Toyota Motor Corporation (NYSE: TM) reported fourth-quarter and fiscal 2016 results yesterday after market close. Japanese automaker opened at $101.99 (+3.6%) on Thursday in spite of weak earnings results and lower full year forecasts.
Toyota Motor Corporation reported a 2.1% drop in consolidated revenues to 6.97 trillion yen ($60.6 billion) in fourth-quarter fiscal 2016 compared to the same period of last year, missing Zacks Consensus Estimate of $63.1 billion. For FY2016, the company posted a 4.3 percent year to year increase in consolidated net revenues to 28.4 trillion yen (($236.7 billion), missing Zacks Consensus Estimate of $239.11 billion. Earnings per share in increased to 735.36 ($12.25) in fiscal 2016, also lagged Zacks Consensus Estimate of $12.91.
Consolidated vehicle unit sales in Japan and overseas decreased by 3.2% to 8,681 thousand units in FY2016 compared with FY2015. It is worth noting that the decrease in overseas vehicle unit sales expanded in North America despite the overall sales decline.

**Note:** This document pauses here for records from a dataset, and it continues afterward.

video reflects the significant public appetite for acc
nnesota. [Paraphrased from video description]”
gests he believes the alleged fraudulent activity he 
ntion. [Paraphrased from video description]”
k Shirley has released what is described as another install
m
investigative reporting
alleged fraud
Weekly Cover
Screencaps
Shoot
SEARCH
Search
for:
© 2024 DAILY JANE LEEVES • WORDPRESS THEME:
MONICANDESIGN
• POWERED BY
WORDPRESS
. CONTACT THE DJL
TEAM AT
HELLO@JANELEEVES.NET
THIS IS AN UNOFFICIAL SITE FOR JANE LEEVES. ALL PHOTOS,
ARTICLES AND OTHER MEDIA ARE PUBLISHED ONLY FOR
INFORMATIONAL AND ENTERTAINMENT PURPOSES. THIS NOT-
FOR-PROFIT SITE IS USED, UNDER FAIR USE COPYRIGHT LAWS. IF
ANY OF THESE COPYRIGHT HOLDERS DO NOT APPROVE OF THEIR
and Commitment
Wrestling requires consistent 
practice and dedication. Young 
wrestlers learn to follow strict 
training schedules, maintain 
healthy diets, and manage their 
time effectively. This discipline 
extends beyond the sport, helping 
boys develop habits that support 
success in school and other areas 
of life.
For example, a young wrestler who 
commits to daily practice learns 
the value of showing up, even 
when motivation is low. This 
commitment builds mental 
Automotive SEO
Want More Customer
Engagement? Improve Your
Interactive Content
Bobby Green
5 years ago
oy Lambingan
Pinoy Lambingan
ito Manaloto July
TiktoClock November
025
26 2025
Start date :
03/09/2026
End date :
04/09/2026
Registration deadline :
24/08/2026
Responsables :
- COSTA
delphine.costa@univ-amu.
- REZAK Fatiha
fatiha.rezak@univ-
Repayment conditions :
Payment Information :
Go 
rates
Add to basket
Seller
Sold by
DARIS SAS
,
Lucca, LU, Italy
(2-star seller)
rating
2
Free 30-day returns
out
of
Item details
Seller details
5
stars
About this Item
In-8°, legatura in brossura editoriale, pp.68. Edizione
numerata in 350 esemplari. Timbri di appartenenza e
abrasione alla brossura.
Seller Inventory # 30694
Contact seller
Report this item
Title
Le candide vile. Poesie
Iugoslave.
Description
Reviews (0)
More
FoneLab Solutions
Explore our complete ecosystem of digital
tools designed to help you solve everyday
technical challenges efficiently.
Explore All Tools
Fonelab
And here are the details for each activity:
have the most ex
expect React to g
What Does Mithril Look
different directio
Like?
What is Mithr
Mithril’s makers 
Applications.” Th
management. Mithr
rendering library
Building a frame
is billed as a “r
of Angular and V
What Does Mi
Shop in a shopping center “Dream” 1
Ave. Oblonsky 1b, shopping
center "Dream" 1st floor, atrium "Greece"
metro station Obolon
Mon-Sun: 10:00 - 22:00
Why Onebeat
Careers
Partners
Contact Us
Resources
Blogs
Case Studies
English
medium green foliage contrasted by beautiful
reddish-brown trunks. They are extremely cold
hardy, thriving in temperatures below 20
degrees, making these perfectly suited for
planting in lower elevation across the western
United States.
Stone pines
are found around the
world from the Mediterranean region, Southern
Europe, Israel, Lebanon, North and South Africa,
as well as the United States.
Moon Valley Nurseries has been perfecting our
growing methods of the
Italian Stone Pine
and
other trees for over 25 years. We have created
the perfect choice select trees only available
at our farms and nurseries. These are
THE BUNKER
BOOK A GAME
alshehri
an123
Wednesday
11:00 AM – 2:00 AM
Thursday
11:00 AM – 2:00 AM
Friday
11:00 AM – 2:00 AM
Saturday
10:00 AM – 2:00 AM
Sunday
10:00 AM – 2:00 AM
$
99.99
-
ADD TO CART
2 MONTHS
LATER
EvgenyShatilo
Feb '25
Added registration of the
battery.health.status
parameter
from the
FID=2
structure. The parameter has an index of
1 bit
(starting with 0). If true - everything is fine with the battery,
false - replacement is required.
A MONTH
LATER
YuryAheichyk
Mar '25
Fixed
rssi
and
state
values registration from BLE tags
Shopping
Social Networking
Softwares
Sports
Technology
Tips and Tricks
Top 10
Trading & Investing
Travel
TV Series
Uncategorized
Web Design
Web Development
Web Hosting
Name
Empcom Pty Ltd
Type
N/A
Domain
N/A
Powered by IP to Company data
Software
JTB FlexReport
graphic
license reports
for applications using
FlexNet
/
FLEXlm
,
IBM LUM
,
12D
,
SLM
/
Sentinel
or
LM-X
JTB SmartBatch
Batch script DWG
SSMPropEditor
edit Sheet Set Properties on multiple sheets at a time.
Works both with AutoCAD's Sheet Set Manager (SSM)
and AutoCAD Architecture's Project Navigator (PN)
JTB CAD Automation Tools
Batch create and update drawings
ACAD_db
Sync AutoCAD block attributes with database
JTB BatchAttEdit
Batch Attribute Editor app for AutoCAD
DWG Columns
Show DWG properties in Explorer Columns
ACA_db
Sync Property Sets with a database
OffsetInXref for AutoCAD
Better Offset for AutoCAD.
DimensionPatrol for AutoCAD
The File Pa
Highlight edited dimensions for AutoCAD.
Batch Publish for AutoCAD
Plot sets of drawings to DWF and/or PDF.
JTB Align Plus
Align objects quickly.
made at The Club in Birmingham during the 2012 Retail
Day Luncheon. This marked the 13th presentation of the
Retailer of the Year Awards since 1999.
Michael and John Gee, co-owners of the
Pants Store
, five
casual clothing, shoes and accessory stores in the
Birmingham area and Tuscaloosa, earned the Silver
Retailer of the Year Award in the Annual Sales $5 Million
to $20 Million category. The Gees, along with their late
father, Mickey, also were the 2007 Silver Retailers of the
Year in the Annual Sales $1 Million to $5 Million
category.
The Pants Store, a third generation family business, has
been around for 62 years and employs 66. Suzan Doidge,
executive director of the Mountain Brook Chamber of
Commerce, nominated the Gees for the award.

In addition, the company forecasts a 35 percent drop in net income to 1.5 trillion yen for the fiscal year ending March 31, 2017, far short of average Thomson Reuters`s estimates of 2.25 trillion yen.
"We have benefited from an exchange rate tailwind that has helped raise our earnings above the level of our true capabilities," Toyota's President Akio Toyoda said, "Although this has enabled us to take on new challenges, that set of circumstances is likely to change for the worse this year."
The benefits of "exchange rate tailwind" boosted earnings from Japan-exported models` sold overseas, leading to four-straight years of record profit for Toyota. However, Foreign-exchange rate changes probably will reduce operating profit by about 935 billion in the following year. To against yen swings, the company is scheduled to build new plants outside Japan and to cut costs for new plants by its in-house global architecture system at the same time. As Akio has said in the financial statement, a robust financial foundation would be critical for Toyota to prepare for future challenges in advance.